Average 401(k) balances hit a record high by the end of 2013, nearly double what they were in March 2009 when the market hit bottom, according to Fidelity Investments, the nation’s largest provider of 401(k) plans. The average for all savers is $89,300, up from $46,200 in March 2009.
The average balance for those 55 and older is $165,200. Average balances are lower — $152,300 — for those between the ages of 60 and 64, and still lower — $152,100 — for people 65 through 69.
Those who have watched their account balances recover and grow are those who didn’t panic and who kept saving, says Jeanne Thompson, vice president of Fidelity Investments.

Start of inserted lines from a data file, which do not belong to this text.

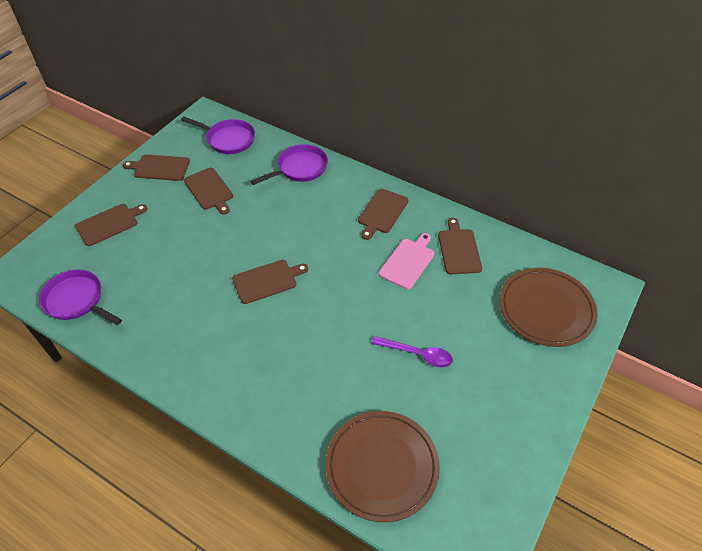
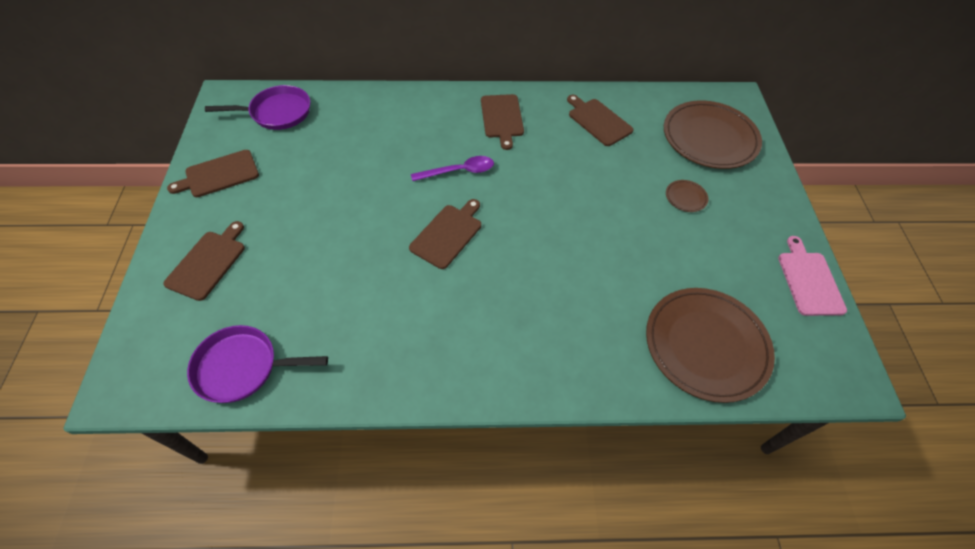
camera: 35 degrees left, 5 degrees up
(209, 190) = (302, 173): brown cutting board -> none
(300, 168) = (383, 110): purple pan -> none
(408, 262) = (565, 152): pink cutting board -> pink cutting board (809, 280)
(417, 354) = (646, 229): purple spoon -> purple spoon (459, 171)
(475, 347) = (685, 197): none -> brown plate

Thompson points out that for people who have saved steadily in balanced accounts over the past 10 years, 56 percent of their increase is from market returns and 44 percent comes from their contributions. “Over the long term, it is the combo that drives growth in account balances,” Thompson says. “It’s important for people to remember that they can’t just save or invest. They have to do both.”
This is a lesson that increasing numbers of people are learning, she says. Ten years ago, 40 percent of participants in Fidelity-provided 401(k) plans had 100 percent of their money in either cash or equities. The number of people with such extreme allocations has dropped to 16 percent. Not only are people getting smarter, but the increasing availability of target-date funds and other kinds of managed accounts is making it easier to make better choices, Thompson says.
If you are someone who wants to take a hands-off approach to retirement investment, and at the same time, you don’t have the stomach for risk, Thompson suggests that you investigate whether your employer offers a managed account option where a financial adviser invests your money based on your age and financial concerns.
Of course, that advice will cost you more than if you choose your own investments. But delegating this important task to an expert may be a good retirement planning move.